Tree2tree Structural Language Modeling for Compiler Fuzzing

2020 
Compiler fuzzing requires well-formed test cases. Only syntactically correct programs can pass the parsing stage of a compiler. Recently, advanced compiler fuzzers produce test cases by learning a generative language model of regular programs. They treat programs as natural language texts without leveraging any syntactic structure, making them hard to produce syntactically correct programs when programs get long. In this paper, we propose a novel tree-to-tree (tree2tree) model to leverage the structural information for a robust test case generation. We adopt an encoder-decoder architecture to map a partial abstract syntax tree (AST) to a complete AST. We introduce a C compiler fuzzing framework, named TSmith. Specifically, TSmith employs a tree-based encoder to encode the input partial AST to capture the hierarchical structure information.

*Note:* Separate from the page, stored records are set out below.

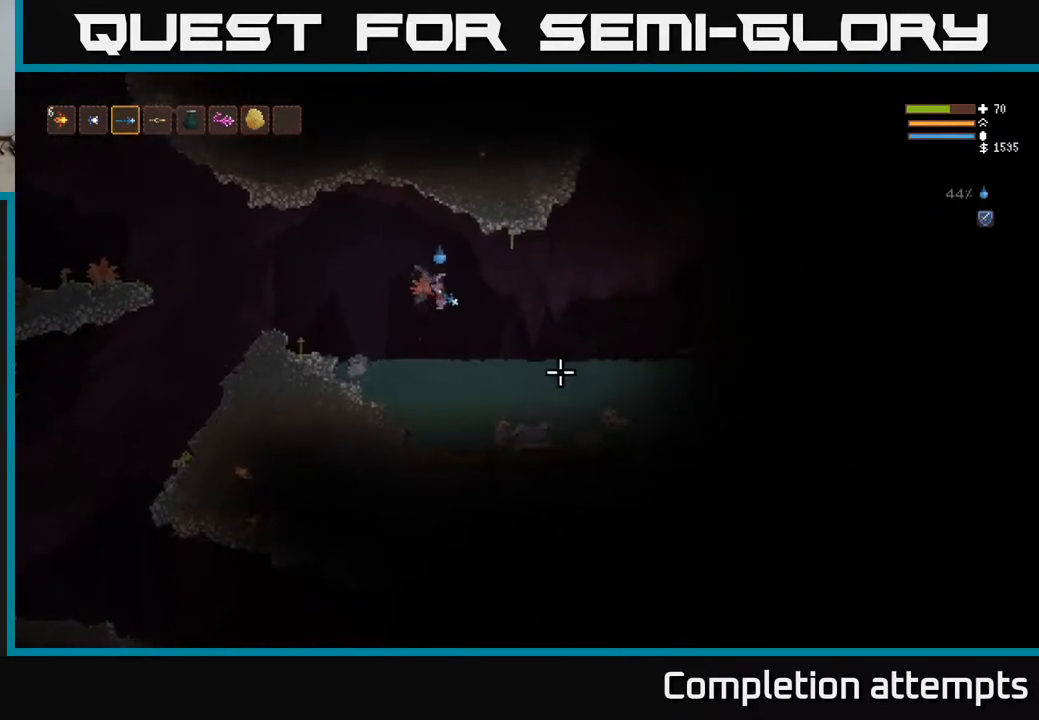
{"buttons": [], "left_stick": "right", "right_stick": "down-right", "events": [[67, "L2", "down"], [233, "L2", "up"]]}
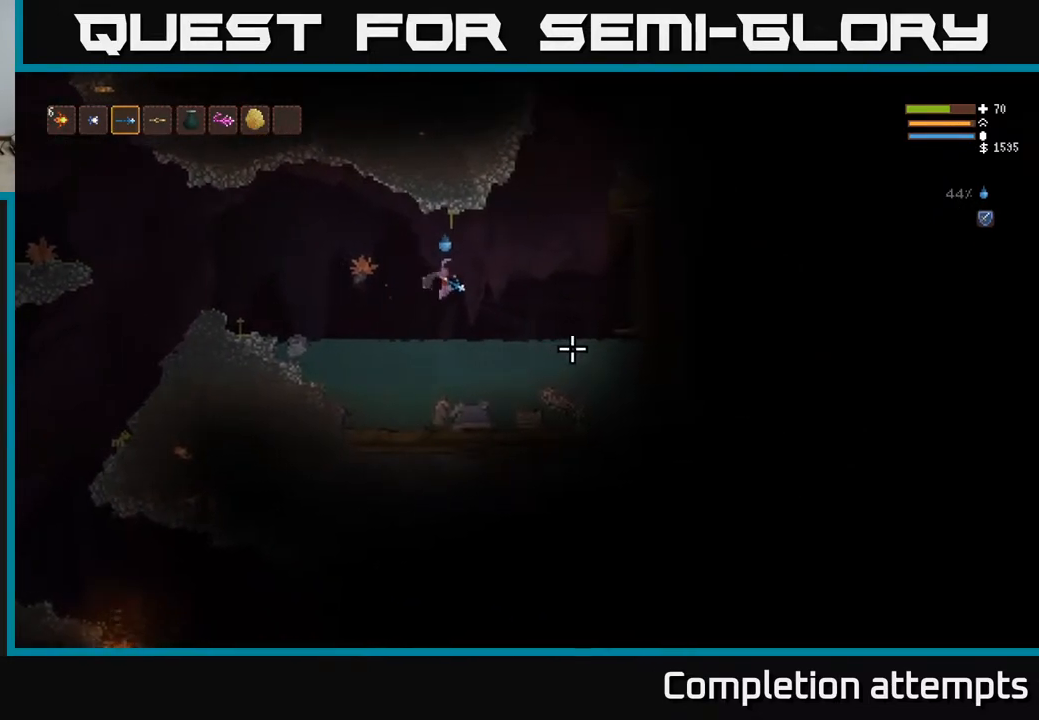
{"buttons": [], "left_stick": "right", "right_stick": "right", "events": [[67, "L2", "down"], [67, "right_stick", "right"], [200, "L2", "up"]]}
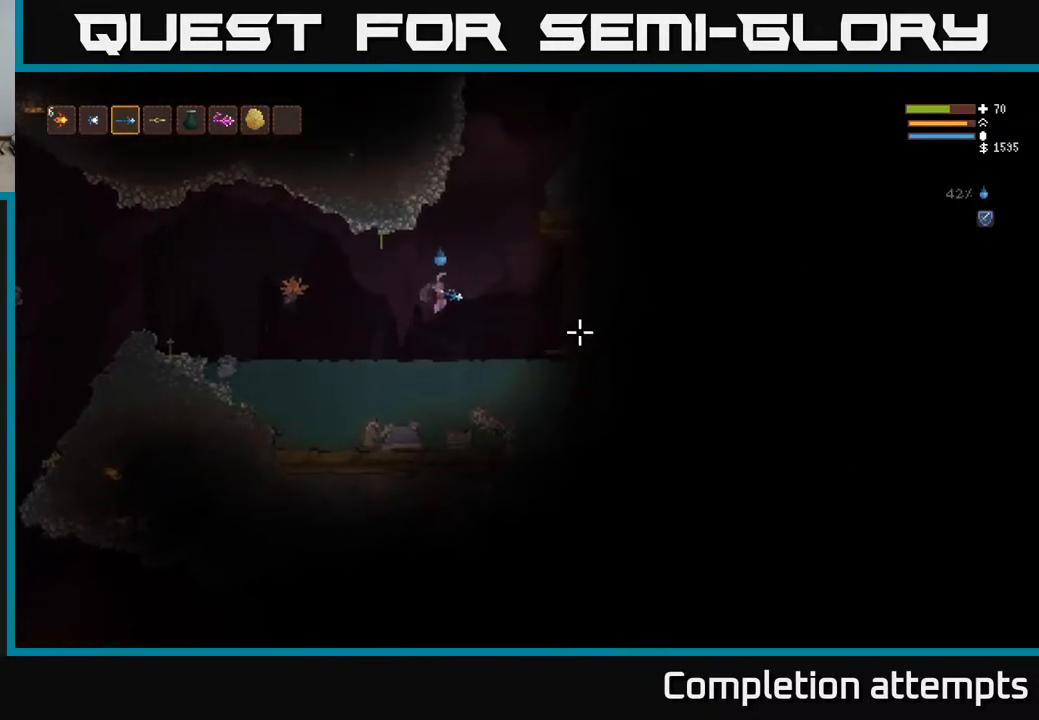
{"buttons": [], "left_stick": "center", "right_stick": "right", "events": [[233, "left_stick", "down"], [383, "left_stick", "down-right"], [483, "left_stick", "center"]]}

It then adopts a tree decoder to generate a complete AST by expanding the non-terminals in a top-down manner. Finally, the output ASTs are converted into corresponding test programs. Experimental results show that our generation strategies have a maximum parsing pass rate of 83%, which is about 21% higher than sequential models. Besides, TSmith significantly improves the code coverage of the compiler. Benefiting from the high pass rate and broad code coverage, TSmith has found 14 new bugs in GCC.